Позже, когда мы едим суп, я забрасываю бабушку вопросами о путешествиях во времени и парадоксах, которые они могут породить. Кажется, парадоксы все как один касаются конкретно путешествий в прошлое, внесения изменений в то, что уже произошло. Путешествия в будущее не приводят ни к каким парадоксам, если не пытаться вернуться назад.
— Эйнштейнова вселенная — дорога с односторонним движением, это точно, — говорит бабушка, и дедушка от души хохочет.
— Объездной путь нам нужен, вот что, — всё похохатывая, говорит он.
В нашем деревенском центре только что построили небольшую сеть дорог с односторонним движением, о которой все почему-то все время шутят. Есть также план построить объездной путь, каков бы он ни был. Тоже повод для хохмочек. Я и не думала, что дороги бывают так забавны.
— Объездной путь, — повторяет бабушка. — Ха-ха-ха!..
— А кротовые норы? — вдруг говорит дедушка.
— Что такое кротовая нора? — спрашиваю я.
— Это потенциальный короткий переход сквозь время, — отвечает мне бабушка. И дедушке: — Питер, не глупи. Вполне ясно, что кротовые норы не существуют, а если бы и существовали, никто бы не смог сквозь них взаправду путешествовать.
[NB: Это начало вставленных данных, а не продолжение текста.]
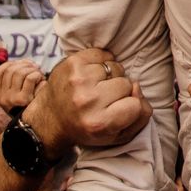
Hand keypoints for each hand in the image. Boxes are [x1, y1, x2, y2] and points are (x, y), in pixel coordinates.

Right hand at [0, 58, 43, 112]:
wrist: (36, 126)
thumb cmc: (32, 105)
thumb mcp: (20, 94)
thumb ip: (16, 79)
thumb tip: (19, 59)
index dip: (12, 64)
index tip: (24, 64)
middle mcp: (2, 97)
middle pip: (11, 70)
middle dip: (25, 65)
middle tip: (36, 68)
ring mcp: (11, 98)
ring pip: (20, 72)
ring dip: (33, 70)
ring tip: (39, 75)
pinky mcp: (23, 100)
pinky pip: (30, 78)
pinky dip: (37, 76)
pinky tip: (42, 80)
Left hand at [24, 49, 145, 154]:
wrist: (50, 119)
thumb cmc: (87, 128)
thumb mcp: (117, 136)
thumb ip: (140, 116)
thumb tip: (138, 86)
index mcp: (98, 123)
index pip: (136, 105)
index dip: (129, 106)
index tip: (115, 111)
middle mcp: (87, 100)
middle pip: (128, 84)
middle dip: (119, 91)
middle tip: (103, 100)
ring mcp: (78, 79)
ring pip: (116, 68)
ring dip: (110, 77)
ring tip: (95, 87)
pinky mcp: (72, 62)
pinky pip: (103, 54)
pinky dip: (101, 62)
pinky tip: (91, 75)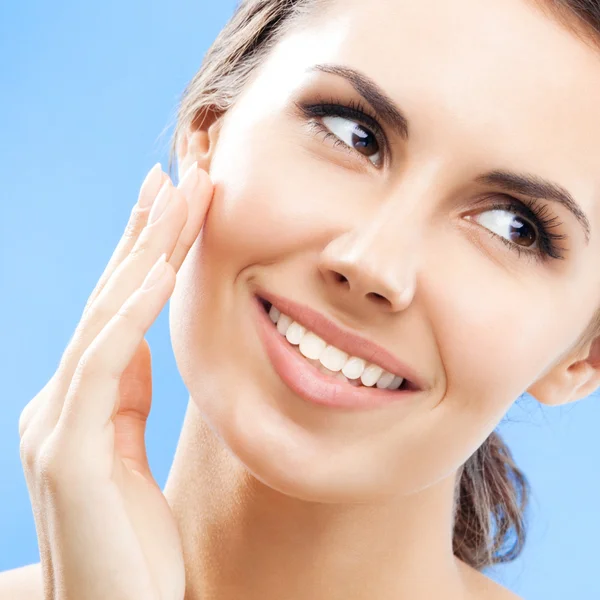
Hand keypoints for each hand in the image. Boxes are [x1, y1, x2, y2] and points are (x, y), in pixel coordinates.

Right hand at [18, 161, 212, 599]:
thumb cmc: (135, 547)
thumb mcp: (133, 458)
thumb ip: (124, 402)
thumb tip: (135, 348)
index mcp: (83, 404)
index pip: (120, 311)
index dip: (143, 255)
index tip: (172, 205)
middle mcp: (61, 403)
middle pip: (112, 299)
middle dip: (144, 234)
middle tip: (172, 174)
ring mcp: (58, 425)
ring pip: (107, 317)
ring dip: (144, 252)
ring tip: (175, 194)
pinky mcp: (67, 452)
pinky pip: (104, 362)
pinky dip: (131, 309)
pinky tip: (159, 266)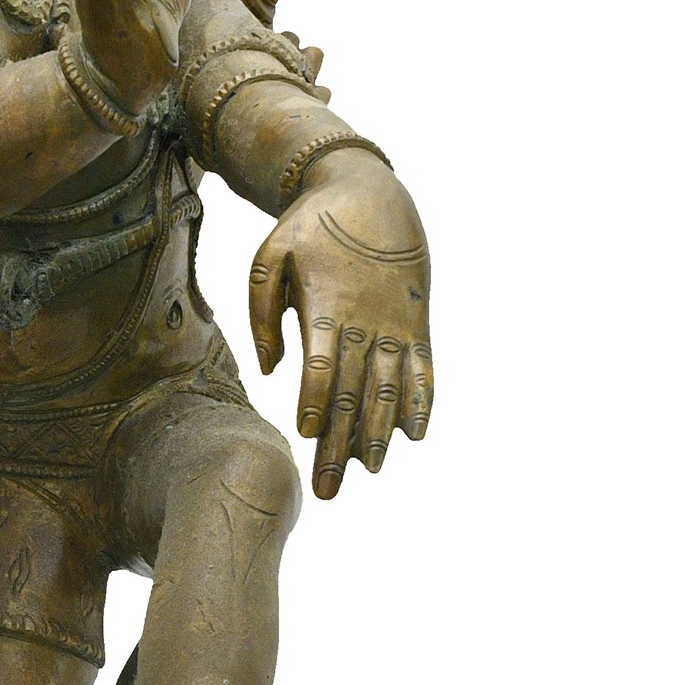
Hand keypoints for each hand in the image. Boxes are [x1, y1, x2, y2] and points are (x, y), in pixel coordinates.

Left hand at [249, 149, 431, 498]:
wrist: (372, 194)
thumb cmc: (311, 228)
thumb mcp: (270, 256)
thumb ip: (260, 311)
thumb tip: (270, 369)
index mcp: (326, 307)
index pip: (321, 366)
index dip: (315, 400)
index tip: (304, 433)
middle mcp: (365, 322)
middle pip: (352, 392)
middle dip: (339, 442)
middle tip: (326, 489)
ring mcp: (396, 326)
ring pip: (389, 389)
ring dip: (379, 433)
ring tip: (368, 471)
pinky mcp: (417, 325)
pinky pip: (424, 371)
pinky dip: (421, 403)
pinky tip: (414, 436)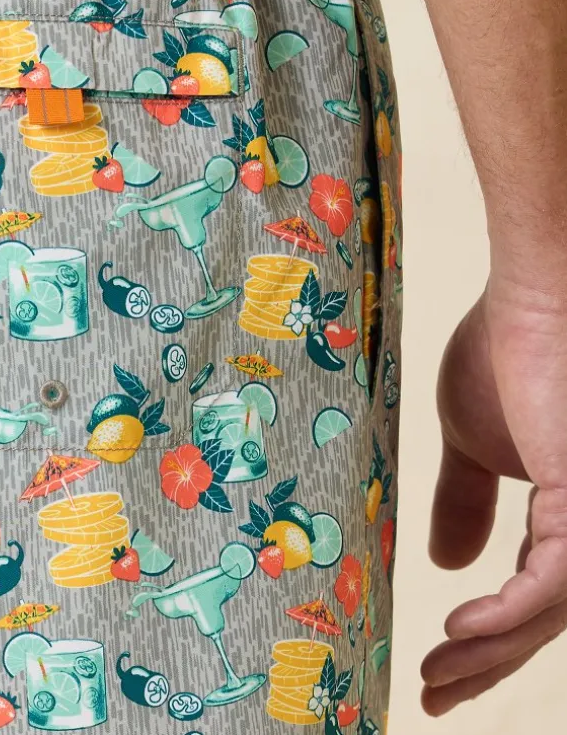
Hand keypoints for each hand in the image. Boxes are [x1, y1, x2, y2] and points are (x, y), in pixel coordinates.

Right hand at [421, 276, 566, 713]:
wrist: (534, 297)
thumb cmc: (506, 350)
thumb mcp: (471, 441)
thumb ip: (466, 502)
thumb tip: (448, 564)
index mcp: (564, 510)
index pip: (532, 594)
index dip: (489, 635)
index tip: (438, 658)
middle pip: (544, 620)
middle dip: (487, 662)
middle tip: (434, 691)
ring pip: (549, 615)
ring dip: (489, 652)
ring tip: (436, 674)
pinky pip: (550, 586)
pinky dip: (506, 616)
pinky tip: (461, 629)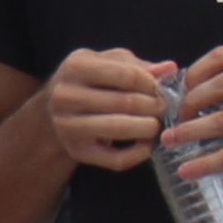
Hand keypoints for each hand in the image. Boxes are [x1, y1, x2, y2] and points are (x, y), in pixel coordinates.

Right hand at [45, 47, 179, 172]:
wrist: (53, 108)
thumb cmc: (90, 80)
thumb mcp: (109, 62)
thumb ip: (139, 66)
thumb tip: (169, 69)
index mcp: (76, 67)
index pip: (128, 75)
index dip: (153, 84)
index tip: (162, 90)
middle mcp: (66, 96)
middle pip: (125, 102)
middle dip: (154, 107)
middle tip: (165, 109)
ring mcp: (68, 126)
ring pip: (119, 128)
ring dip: (148, 128)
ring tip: (157, 124)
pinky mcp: (77, 151)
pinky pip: (115, 159)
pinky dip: (138, 154)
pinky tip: (147, 146)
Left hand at [163, 39, 222, 185]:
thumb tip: (193, 91)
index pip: (222, 56)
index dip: (193, 73)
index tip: (180, 91)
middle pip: (220, 84)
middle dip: (189, 102)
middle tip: (176, 119)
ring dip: (190, 131)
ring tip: (169, 141)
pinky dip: (207, 163)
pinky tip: (188, 171)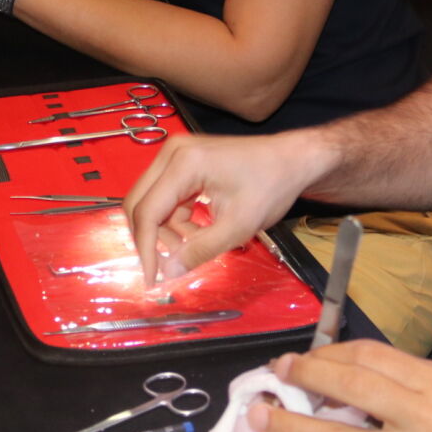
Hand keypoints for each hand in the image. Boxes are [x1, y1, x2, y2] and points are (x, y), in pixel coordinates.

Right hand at [122, 129, 330, 284]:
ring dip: (167, 230)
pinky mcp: (183, 162)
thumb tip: (167, 273)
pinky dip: (176, 219)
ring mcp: (176, 155)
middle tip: (169, 264)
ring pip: (152, 202)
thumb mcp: (238, 226)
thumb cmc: (270, 187)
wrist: (291, 161)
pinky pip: (166, 197)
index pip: (147, 210)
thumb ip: (200, 250)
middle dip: (151, 238)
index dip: (145, 248)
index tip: (152, 278)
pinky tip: (198, 231)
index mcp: (183, 163)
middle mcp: (172, 153)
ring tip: (196, 244)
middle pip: (140, 203)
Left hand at [249, 342, 431, 431]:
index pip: (373, 357)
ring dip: (291, 430)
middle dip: (306, 379)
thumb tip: (328, 375)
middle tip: (274, 378)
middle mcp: (431, 422)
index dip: (329, 355)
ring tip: (259, 421)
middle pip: (354, 389)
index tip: (299, 361)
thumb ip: (396, 382)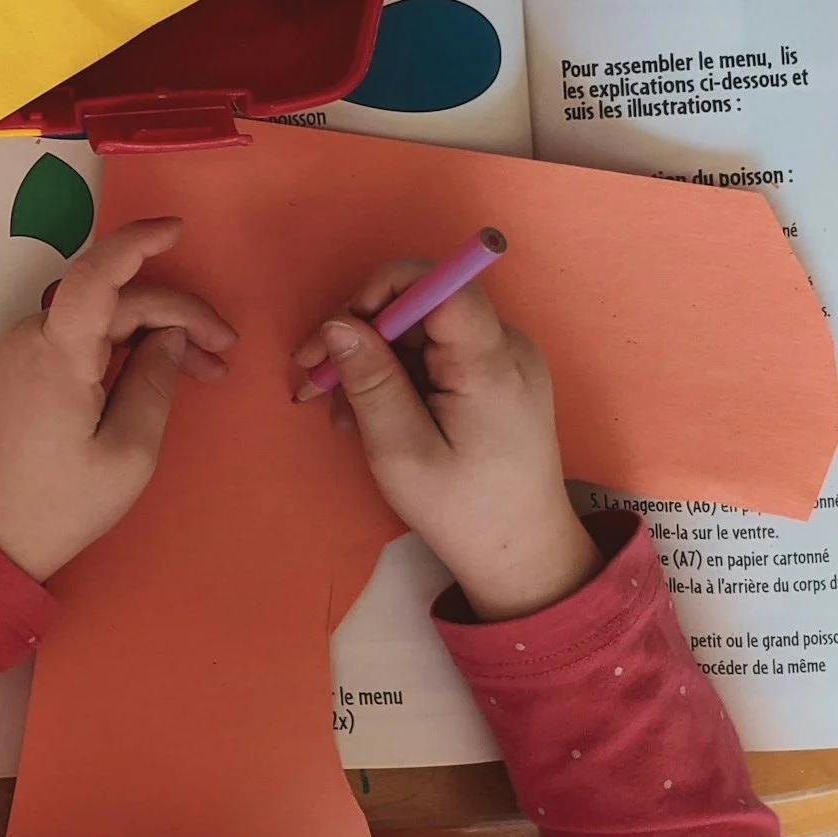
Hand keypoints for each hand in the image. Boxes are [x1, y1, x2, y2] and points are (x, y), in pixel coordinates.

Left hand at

— Хм-м, — только и говорит дедушка.
Я знаю, что значит хм-м. Хм-мзначит: математически, может, и нет; но ты же не можешь математически объяснить привидения или телепатию.Он заинтересовался такими вещами, только начав работу над «Манускриптом Войнича», но теперь это у него уже чуть ли не мания — думать, что в мире могут существовать «вещи», которых мы не понимаем за неимением средств. В таком случае, «Манускрипт Войнича» — это одно из средств или одна из вещей?
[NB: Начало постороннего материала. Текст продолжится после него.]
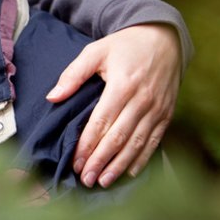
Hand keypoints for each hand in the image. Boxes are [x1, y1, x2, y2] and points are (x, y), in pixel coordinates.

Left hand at [46, 23, 180, 187]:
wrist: (163, 37)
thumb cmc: (123, 46)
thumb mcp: (95, 51)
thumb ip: (73, 74)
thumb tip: (52, 97)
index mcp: (122, 85)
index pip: (101, 122)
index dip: (88, 145)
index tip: (76, 163)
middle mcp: (142, 100)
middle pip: (119, 137)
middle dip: (101, 161)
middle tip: (86, 180)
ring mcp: (158, 108)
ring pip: (137, 143)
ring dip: (120, 165)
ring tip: (104, 182)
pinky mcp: (167, 113)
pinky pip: (155, 140)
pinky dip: (142, 159)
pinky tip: (129, 172)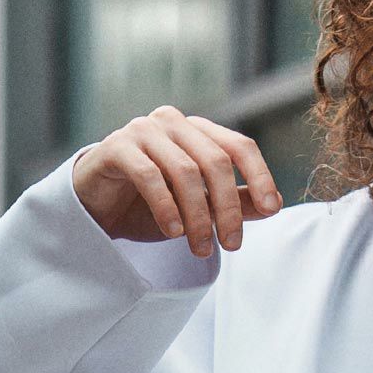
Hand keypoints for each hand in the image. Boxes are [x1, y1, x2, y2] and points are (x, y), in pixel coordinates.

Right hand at [71, 106, 282, 257]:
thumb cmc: (151, 204)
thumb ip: (235, 202)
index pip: (239, 146)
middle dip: (228, 208)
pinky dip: (166, 206)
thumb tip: (275, 204)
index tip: (271, 210)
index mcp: (198, 131)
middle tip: (232, 245)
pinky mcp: (115, 147)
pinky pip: (149, 175)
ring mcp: (142, 131)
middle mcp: (172, 123)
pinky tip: (173, 232)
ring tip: (200, 250)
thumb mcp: (200, 206)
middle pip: (215, 162)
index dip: (260, 176)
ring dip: (197, 216)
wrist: (96, 206)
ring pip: (185, 171)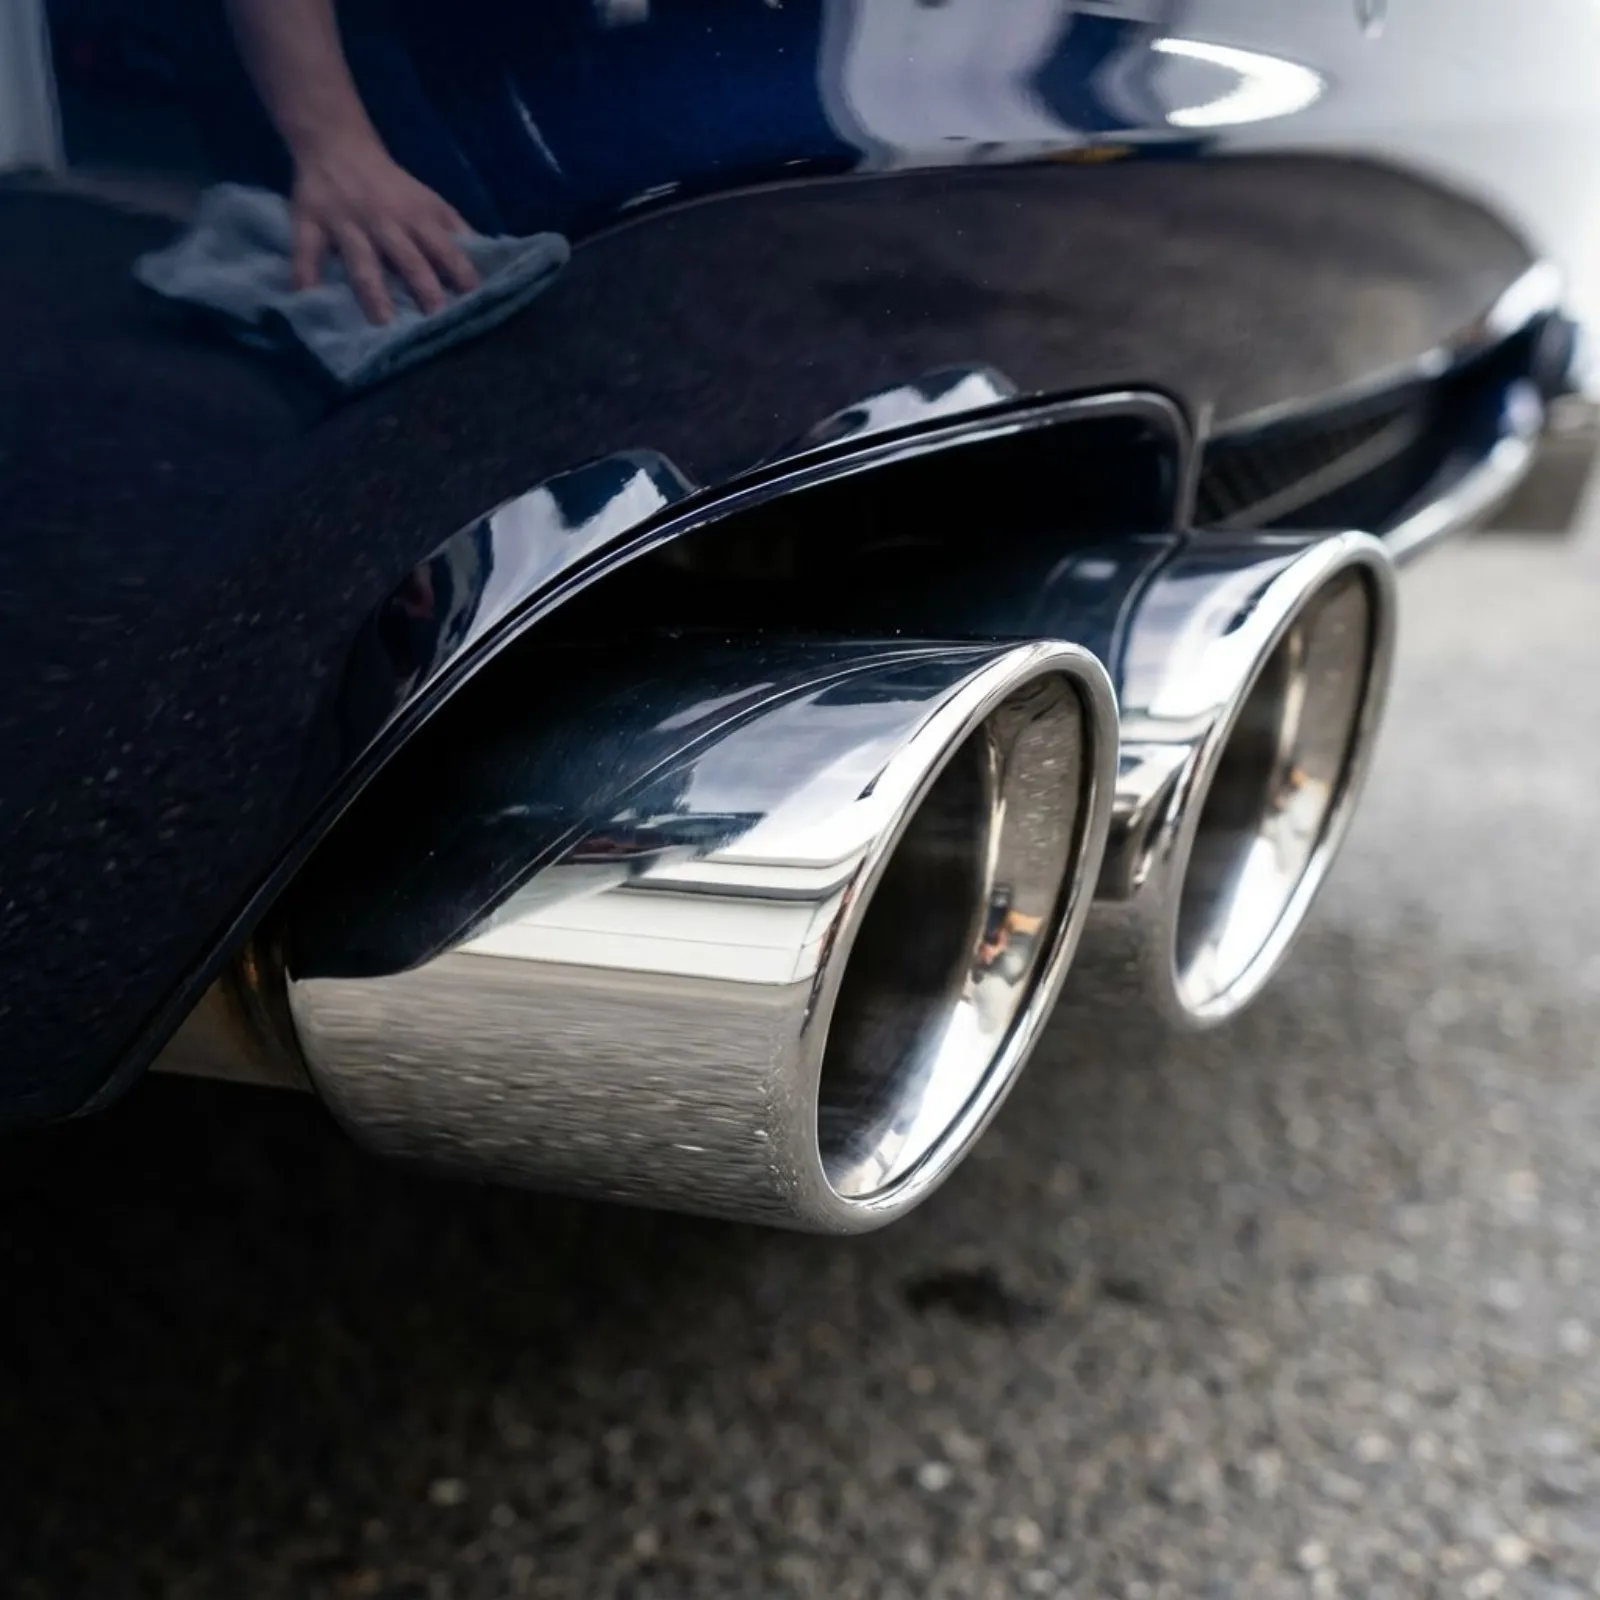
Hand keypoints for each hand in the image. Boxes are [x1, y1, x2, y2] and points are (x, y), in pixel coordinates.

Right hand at [290, 138, 478, 322]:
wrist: (337, 144)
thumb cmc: (392, 186)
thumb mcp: (430, 202)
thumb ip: (456, 231)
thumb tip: (490, 261)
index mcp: (417, 216)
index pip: (445, 248)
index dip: (461, 273)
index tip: (475, 302)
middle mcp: (384, 221)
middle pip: (407, 257)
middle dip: (423, 286)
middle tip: (435, 320)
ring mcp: (345, 222)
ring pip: (362, 259)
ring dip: (373, 290)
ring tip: (382, 322)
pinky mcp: (310, 222)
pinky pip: (306, 249)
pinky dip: (304, 272)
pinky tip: (305, 298)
И тут меня поражает, что он и бабушка заняты совершенно противоположными делами. Он живет в сфере вопроса «что, если», а она — в сфере утверждения «маловероятно». Чтобы двигаться дальше, дедушке порой приходится формулировать гипотезы, которые противоречат интуиции или кажутся смехотворными. Что, если «Манускрипт Войнича» создан инопланетянами? Что, если он пришел из будущего и написан на языке, которого мы пока не знаем (это еще одна причина разговоров о путешествиях во времени)? Опять-таки, бабушка весь день работает с мнимыми числами и еще какой-то «дзета-функцией». А может, я и ошибаюсь. Может, они заняты одним и тем же; наступают на неразрешимые проблемы с парой-другой выдумок и неосязаемых теорий и пытаются убедить эти проблемы, так сказать, выйти из кустов. Бабушкины прыжки в неведомое порой просто-напросто труднее понять.
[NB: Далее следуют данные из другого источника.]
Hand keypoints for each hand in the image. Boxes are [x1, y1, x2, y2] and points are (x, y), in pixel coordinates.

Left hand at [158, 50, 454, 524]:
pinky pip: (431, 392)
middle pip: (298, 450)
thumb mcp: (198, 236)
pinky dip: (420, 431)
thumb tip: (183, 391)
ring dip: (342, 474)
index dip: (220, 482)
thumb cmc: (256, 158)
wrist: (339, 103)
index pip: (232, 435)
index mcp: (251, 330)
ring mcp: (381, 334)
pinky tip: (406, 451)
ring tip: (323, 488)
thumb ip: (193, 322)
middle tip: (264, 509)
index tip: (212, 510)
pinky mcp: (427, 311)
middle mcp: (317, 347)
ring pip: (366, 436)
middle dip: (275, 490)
Она объясняла дедушке про кротовые норы, а теперь они беседуют о каком-то другом аспекте путешествий во времени, и она говорит что-то о математике по фамилии Гёдель, с которым как-то раз, давным-давно, встречалась. Она заканчивает фразу и смотрит на меня.
— Алиса, если ты действительно хочешь исследовать парадоксы, — говорит она, — тебе стоит посмотреть на то, что с ними сделал Гёдель.